Cannabis Legalisation
A woman lights a joint as a group of cannabis advocates smoke marijuana and march down Broad Street toward the Wells Fargo Center on the final day of the Democratic National Convention in Philadelphia, Pennsylvania, U.S., July 28, 2016. Reuters/Dominick Reuter

In Australia, the main debate on marijuana/cannabis legalisation centres around its medical use and specifically for those who are suffering from terminal illnesses. In 2016, the Federal Government passed laws permitting cannabis to be grown only for medicinal and scientific purposes. However, during 2016’s US Presidential election, nine states in the US voted for or against cannabis legalisation, either for private use or for medical treatment.

According to the ABC, California, Massachusetts, Nevada and Maine voted in favour of recreational marijuana use.

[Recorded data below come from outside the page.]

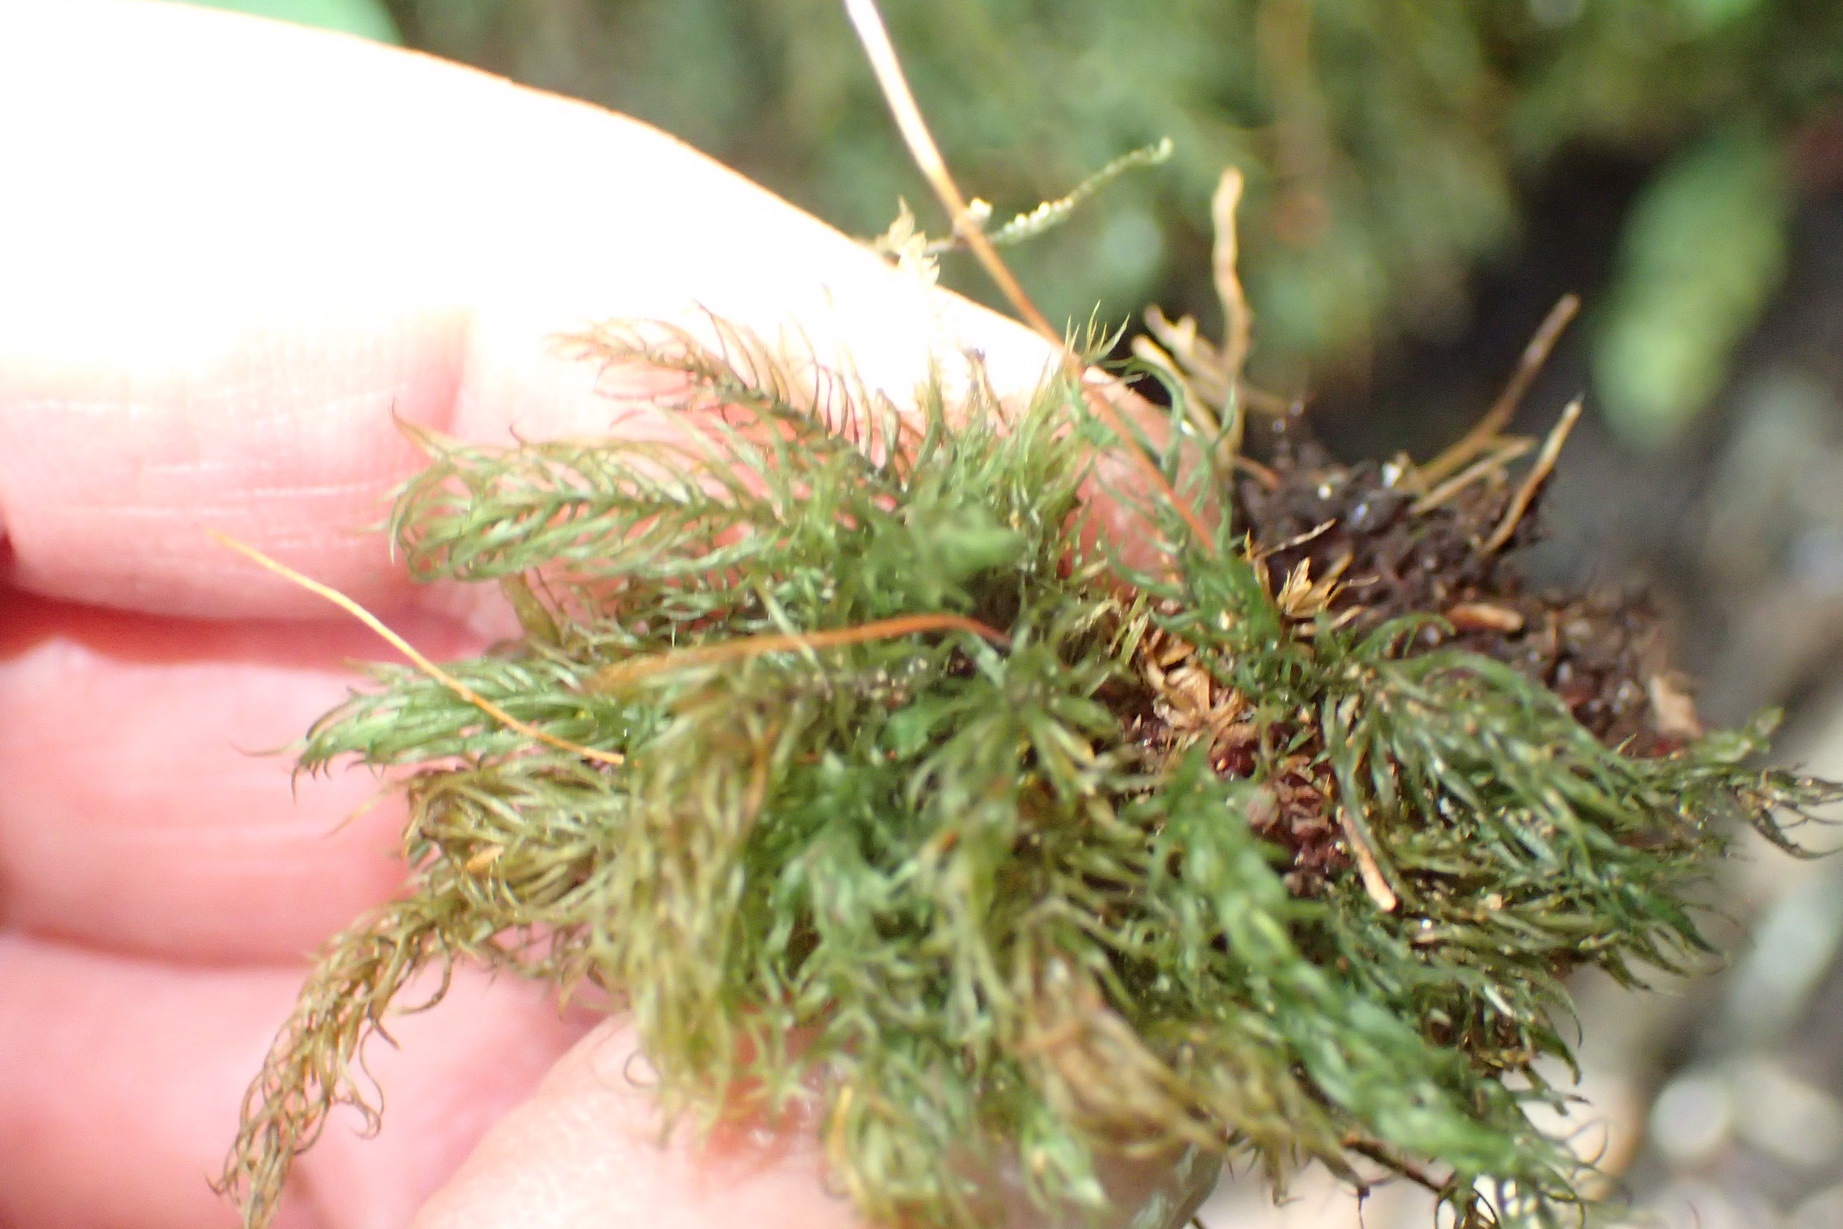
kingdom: Plantae
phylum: Bryophyta
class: Bryopsida
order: Rhizogoniales
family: Calomniaceae
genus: Pyrrhobryum
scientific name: Pyrrhobryum spiniforme
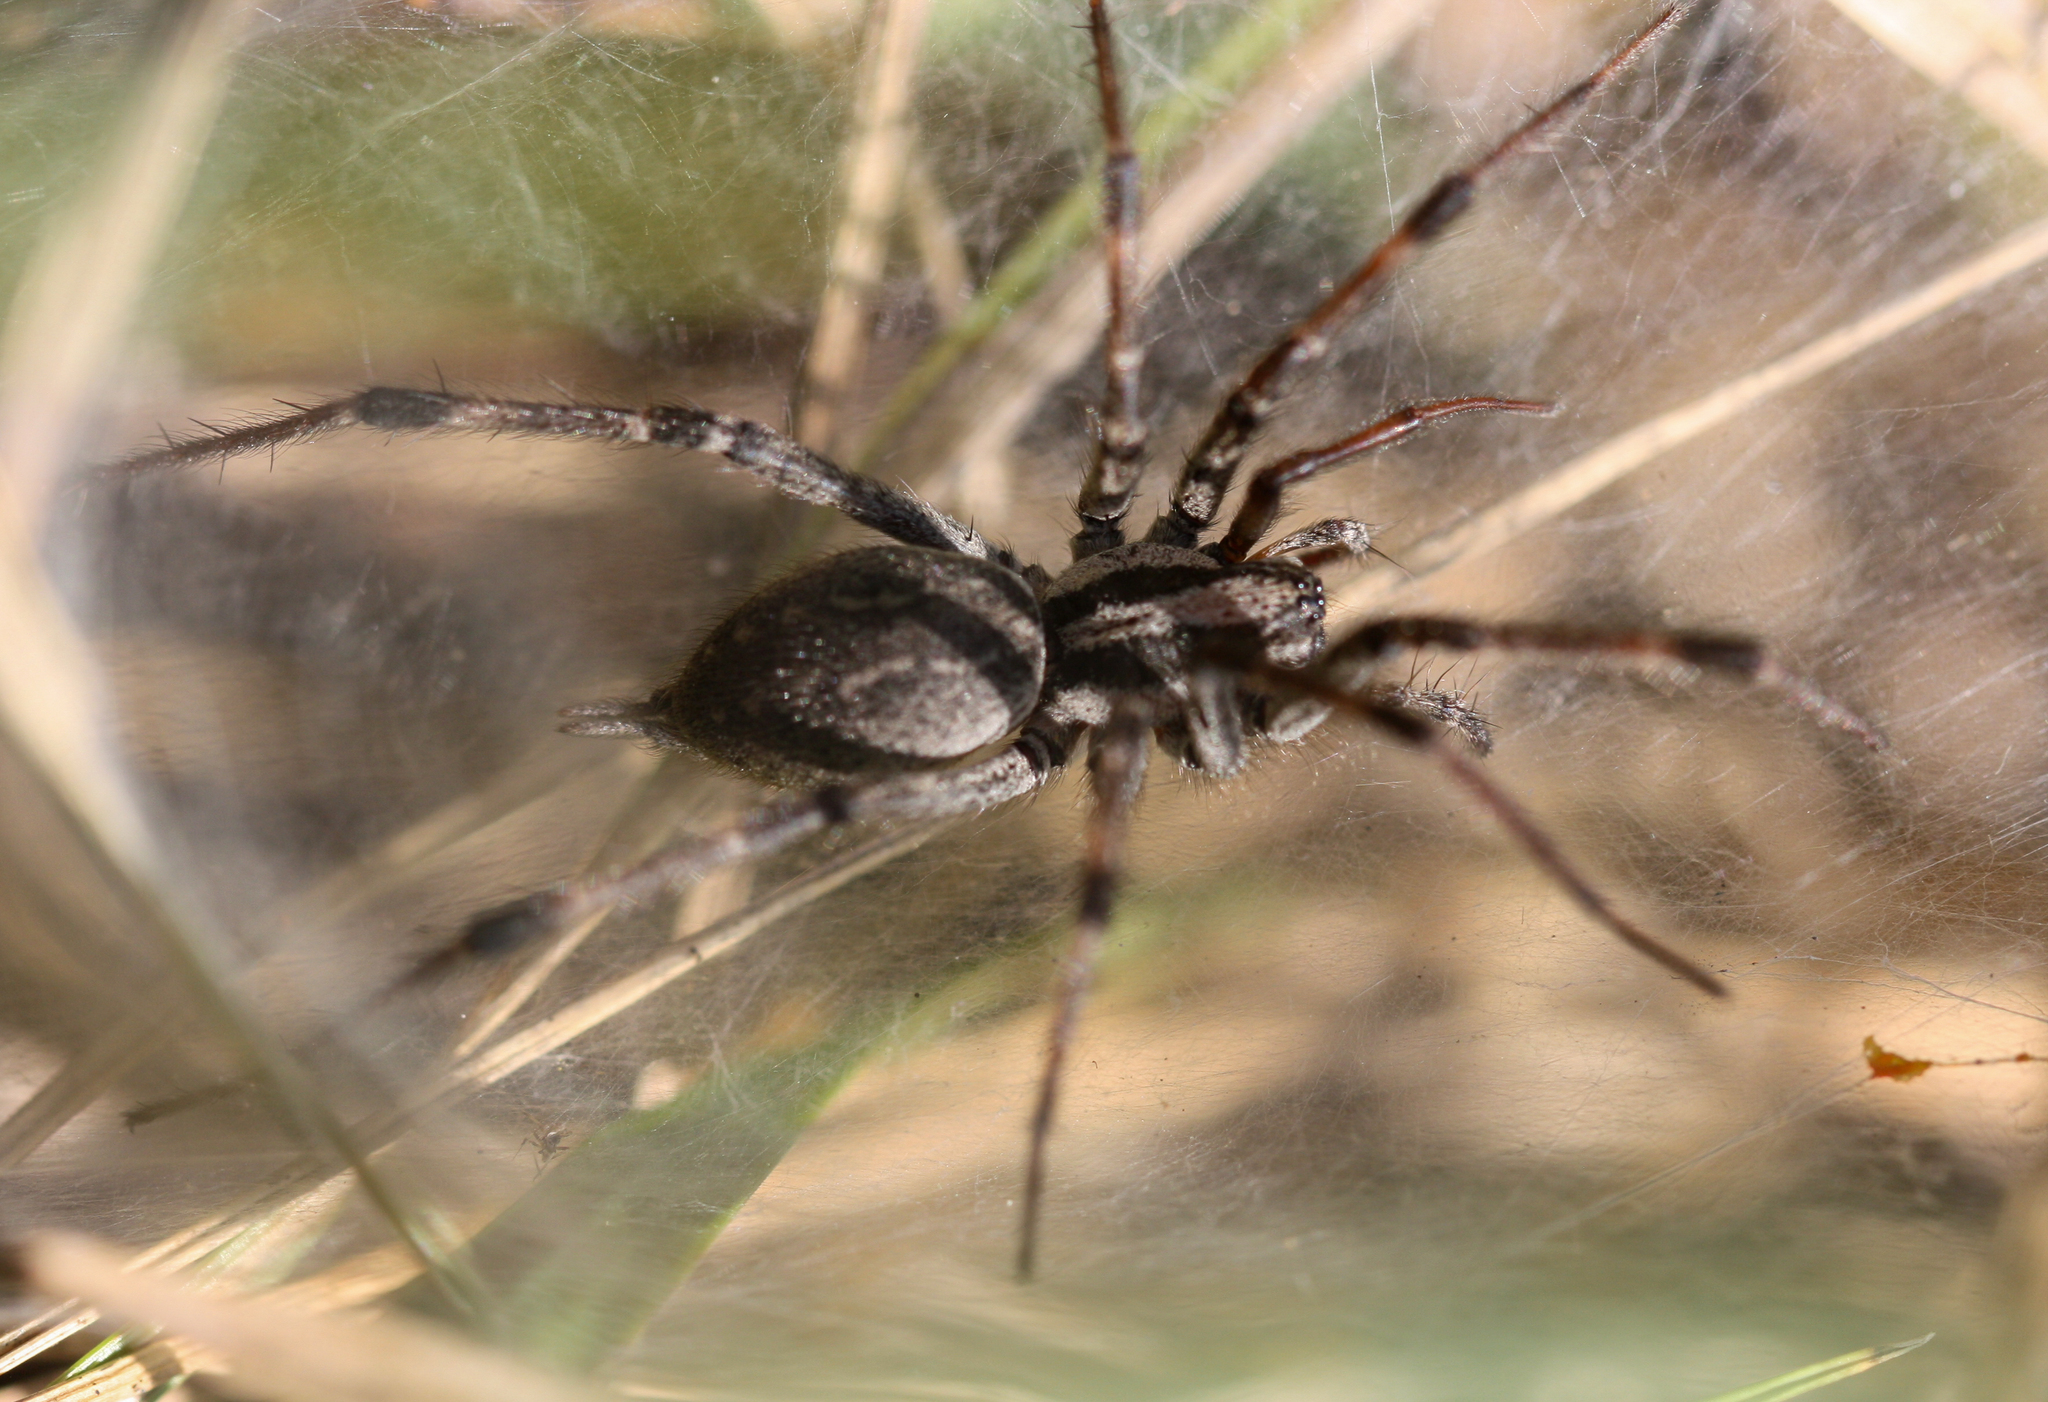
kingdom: Animalia
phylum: Arthropoda
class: Arachnida
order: Araneae
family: Agelenidae
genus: Agelenopsis
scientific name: Agelenopsis
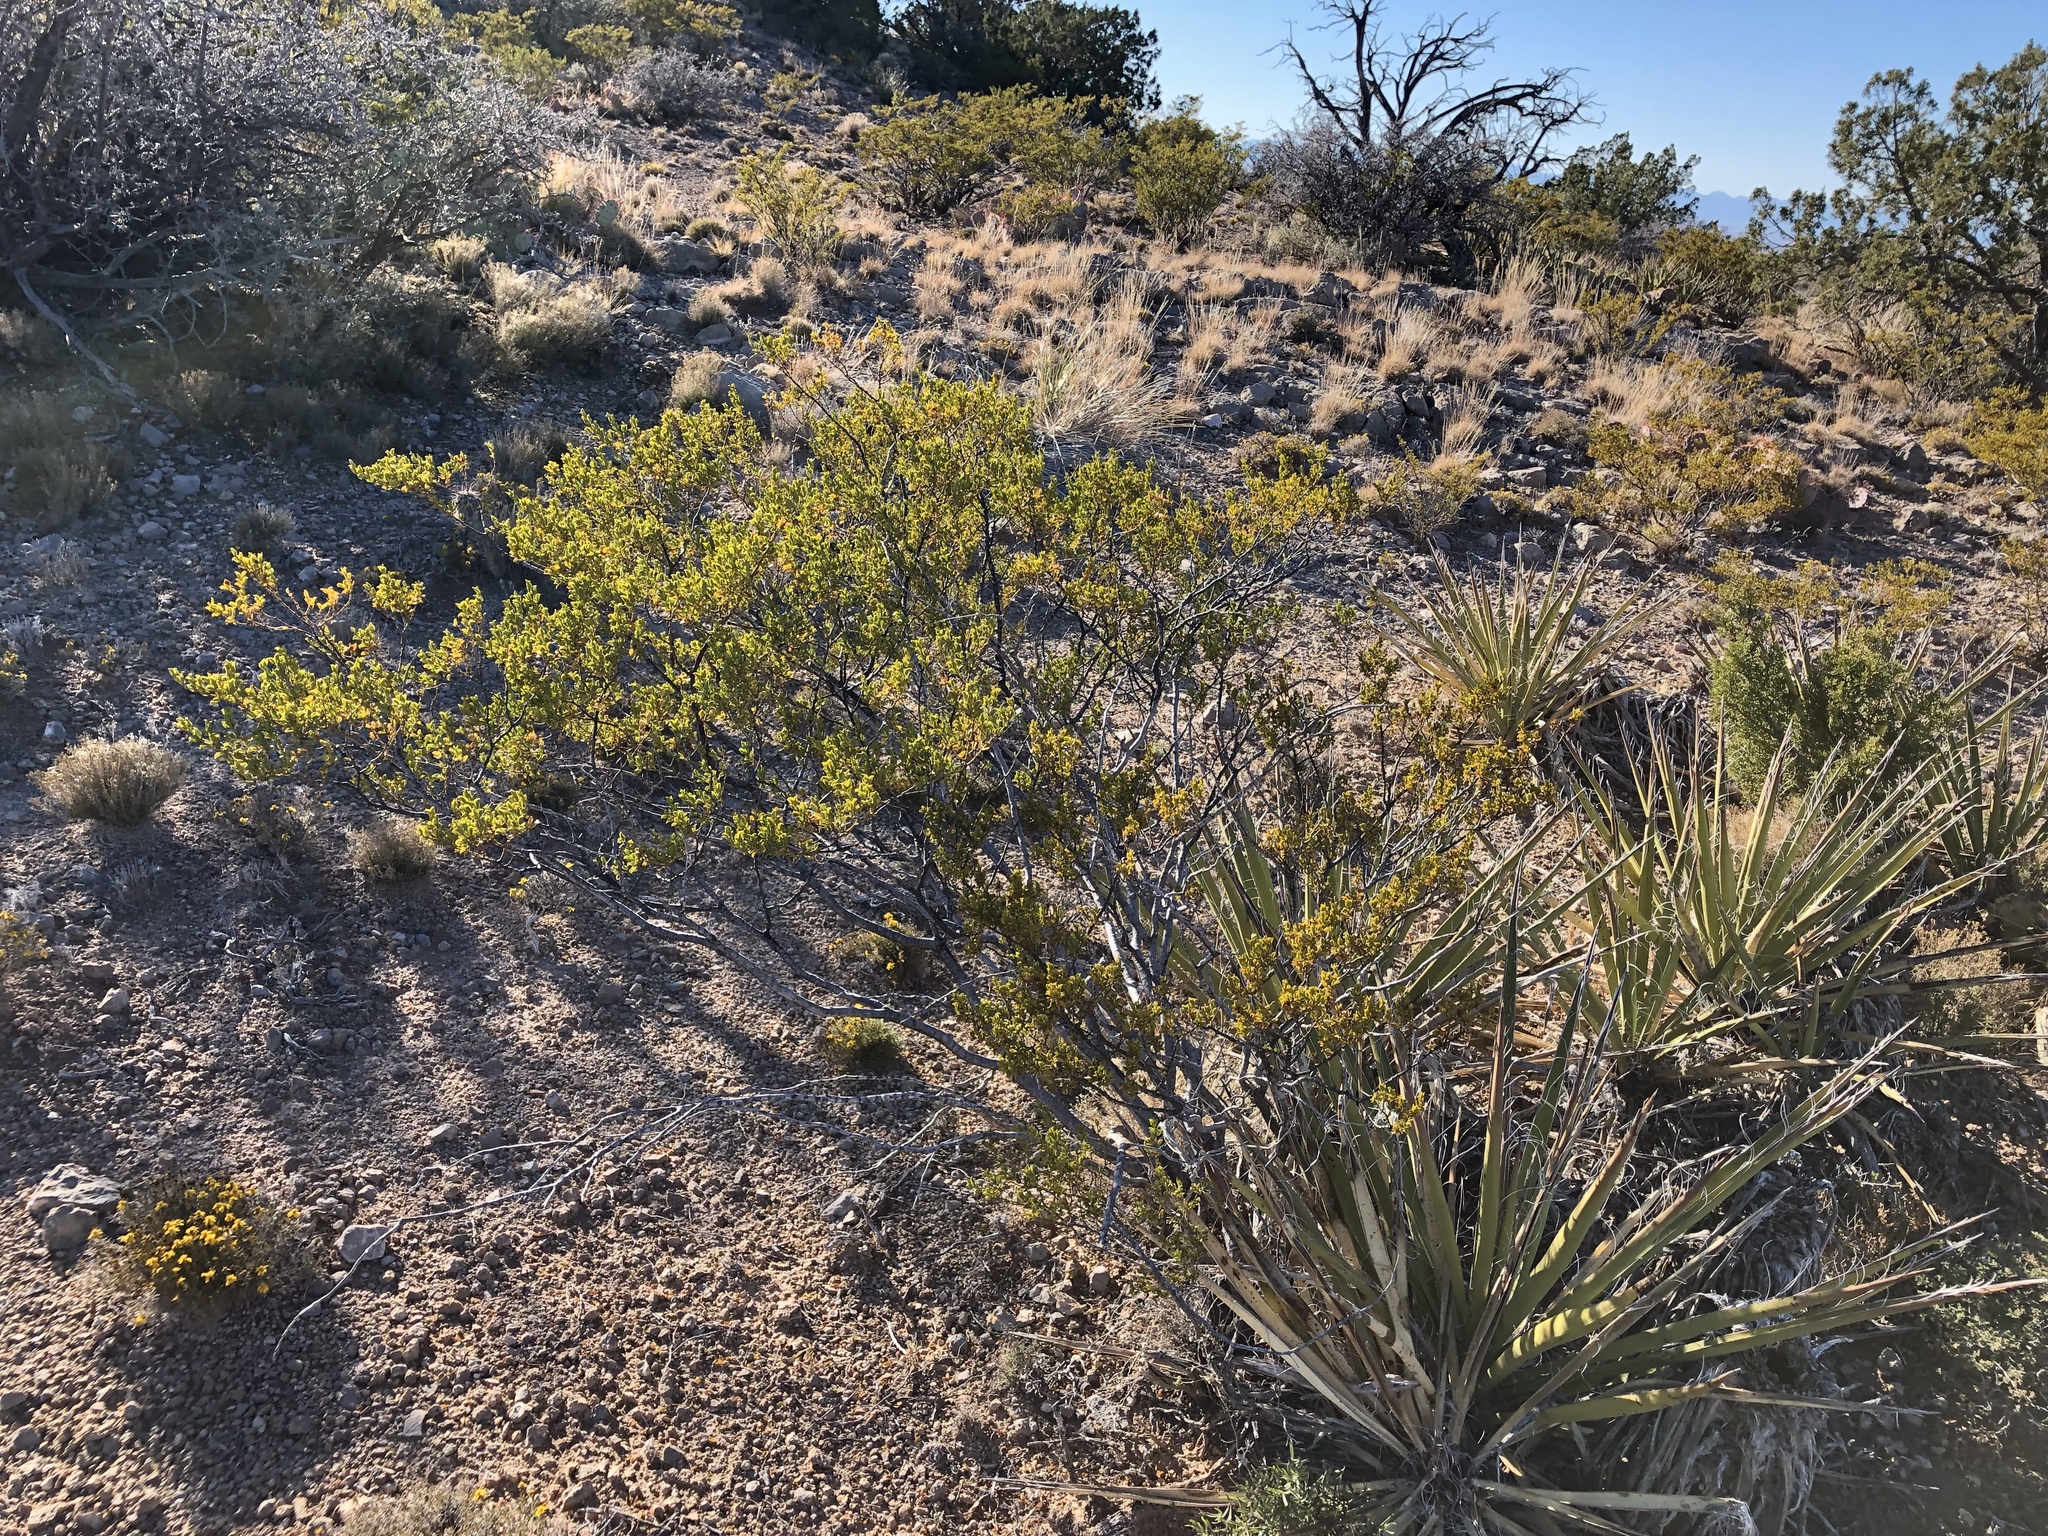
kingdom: Plantae
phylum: Tracheophyta
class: Magnoliopsida
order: Zygophyllales
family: Zygophyllaceae
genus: Larrea
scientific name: Larrea tridentata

They joined states such as Washington, Colorado, Oregon and Alaska that had already passed similar laws since 2012. Now, recent figures have put North America’s legal marijuana sales “bigger than the dotcom boom.”

As per a leading cannabis research publisher, ArcView Market Research, North America’s legal cannabis market has posted a 30 per cent increase in revenue on 2015. The revenue figure in 2016 was US$9.3 billion (AU$12 billion). Considering a compound annual growth rate of 25 percent, the marijuana market may post US$20.2 billion (AU$27.9 billion) sales by 2021.

“The only consumer industry categories I've seen reach $5 billion in annual spending and then post anything like 25% compound annual growth in the next five years are cable television (19%) in the 1990's and the broadband internet (29%) in the 2000's,” Arcview's new editor-in-chief Tom Adams told Forbes.

Meanwhile, it has been reported that cannabis activists will offer thousands of free joints during US President Donald Trump’s inauguration as they want him to support federal legislation of marijuana, reports Independent. Marijuana is still listed as a DEA Schedule 1 drug along with LSD. The group of activists, known as DCMJ, wants to change that. The group will start handing out joints on Jan. 20, 8 a.m. on the west side of Dupont Circle.

The group will then start marching towards National Mall where the real protest will begin. Everyone is going to light up four minutes and twenty seconds into Trump’s inaugural address to symbolise April 20, dubbed National Weed Day.